De gradueele verschillen in de belangstelling, welke het publiek getoond heeft voor de Wozzeck- en Lulu-uitvoeringen, vinden hun oorsprong in deze feiten. Wozzeck werd in het theater opgevoerd en men verkeerde in den ban der machtige potentie van Alban Berg's enorme begaafdheid als opera-componist. Lulu daarentegen ging in concert-vorm: men miste dus ieder aanknoopingspunt met de scène, en de muziekdramatische waarden konden zich niet of slechts sporadisch uiten. De waarden der Lulu-muziek als absolute kunst kan het publiek nog niet peilen: de gecompliceerdheid dezer rijk gedifferentieerde melodische curve, deze harmoniek van wonderbaarlijke schakeering, deze uiterste consequentie in vormbehandeling bevinden zich vooralsnog op den bodem der publieke onwetendheid. Twee conclusies liggen voor het grijpen:
1e. Een opvoering van Lulu in operavorm zal minstens een zelfde belangstelling toebedeeld worden, veronderstel ik, als destijds ter gelegenheid van de Wozzeck-vertooning het geval was. (Wellicht in nog sterkere mate, want
| |
| |
Lulu is rijper, meer bezonken en subliemer dan Berg's verklanking van Büchner's tekst).
2e. Men heeft naar alle waarschijnlijkheid van de absolute waarden der Wozzeck-muziek destijds evenmin iets begrepen als ditmaal van die der Lulu-partituur. Gedurende de Wozzeck-vertooning werkte de scène volkomen als deus ex machina, wanneer men verder naar de muziek niet wenschte te luisteren.

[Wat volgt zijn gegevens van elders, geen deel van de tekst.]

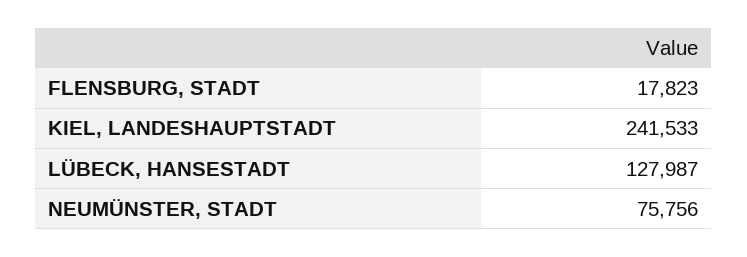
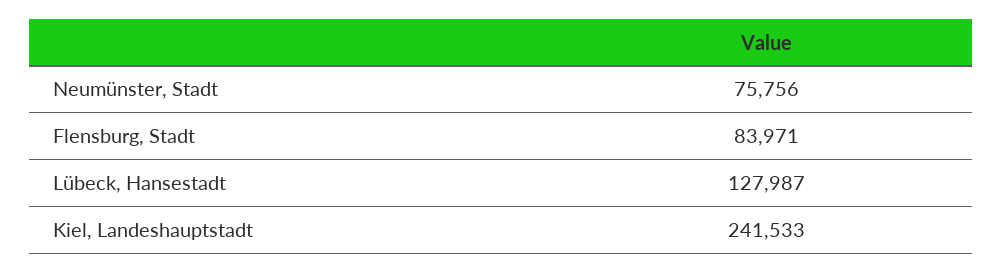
FLENSBURG, STADT: 17823 -> 83971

Het Leih-Material van Lulu is vermoedelijk reeds lang naar de verhuurloketten der weinig toeschietelijke uitgevers terug. Dit valt te betreuren, want de meesterlijke Adagio-slotscène uit Lulu, na een volledig bekend zijn met den inhoud dezer opera, is voorbestemd een repertoirnummer bij uitstek te worden. Men slikt immers reeds zoo lang Isoldens Liebestod op het podium.... De tijden, waarin men - met Wedekind's tekst - zal kunnen instemmen: ‘Lulu! - Mein Engel! - Ich bin dir nah! Bleibe dir nah - in Ewigkeit!’, zie ik echter nog niet.

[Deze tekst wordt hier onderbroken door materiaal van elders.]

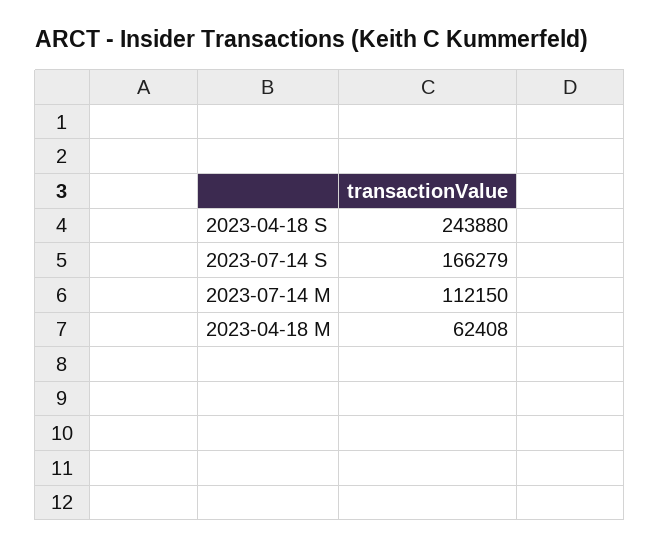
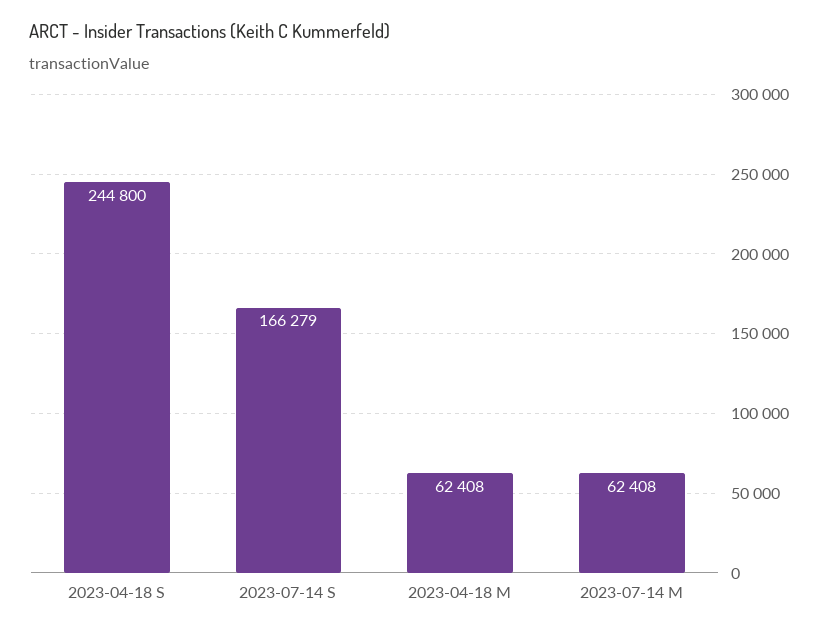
2023-04-18 S: 243880 -> 244800
2023-07-14 M: 112150 -> 62408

Het heengaan van Alban Berg is een feit, zwaar van beteekenis. De gelederen der groot en waarlijk scheppende kunstenaars zijn schrikbarend zwak bezet. Frankrijk heeft een Roussel, Oostenrijk een Webern, Hongarije een Bartok. Strawinsky's muzikale kleedij is aan slijtage onderhevig, Ravel's scheppingsvuur is uitgedoofd, Hindemith heeft nòg geen meesterwerk op zijn naam staan. Deze opsomming stemt pessimistisch: de gemiddelde leeftijd van Roussel, Webern en Bartok is om en nabij zestig jaar. In deze constellatie, welke in hooge mate wankelbaar is, mist men noode de nobele, stille en geintroverseerde gestalte van Berg, wiens kunst zich nog steeds ontwikkelde. Een zware taak rust op de schouders van eenige jonge en sterke talenten Mogen zij deze taak weten te vervullen.